*Work instructions*:
The finished copy must match the records exactly, except that it contains no pictures.

(Saved entries)
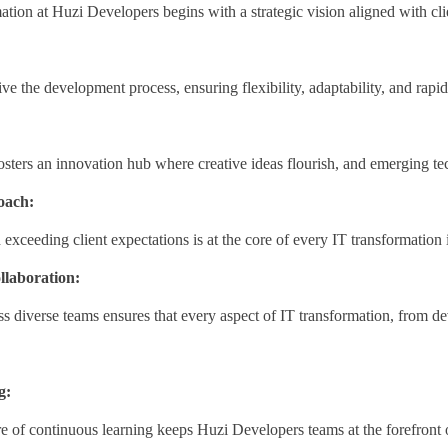
tion at Huzi Developers begins with a strategic vision aligned with cli
ive the development process, ensuring flexibility, adaptability, and rapid 
sters an innovation hub where creative ideas flourish, and emerging te
oach:
xceeding client expectations is at the core of every IT transformation i
llaboration:
ss diverse teams ensures that every aspect of IT transformation, from d
g:
e of continuous learning keeps Huzi Developers teams at the forefront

*Result below*:
tion at Huzi Developers begins with a strategic vision aligned with cli
ive the development process, ensuring flexibility, adaptability, and rapid 
sters an innovation hub where creative ideas flourish, and emerging te
oach:
xceeding client expectations is at the core of every IT transformation i
llaboration:
ss diverse teams ensures that every aspect of IT transformation, from d
g:
e of continuous learning keeps Huzi Developers teams at the forefront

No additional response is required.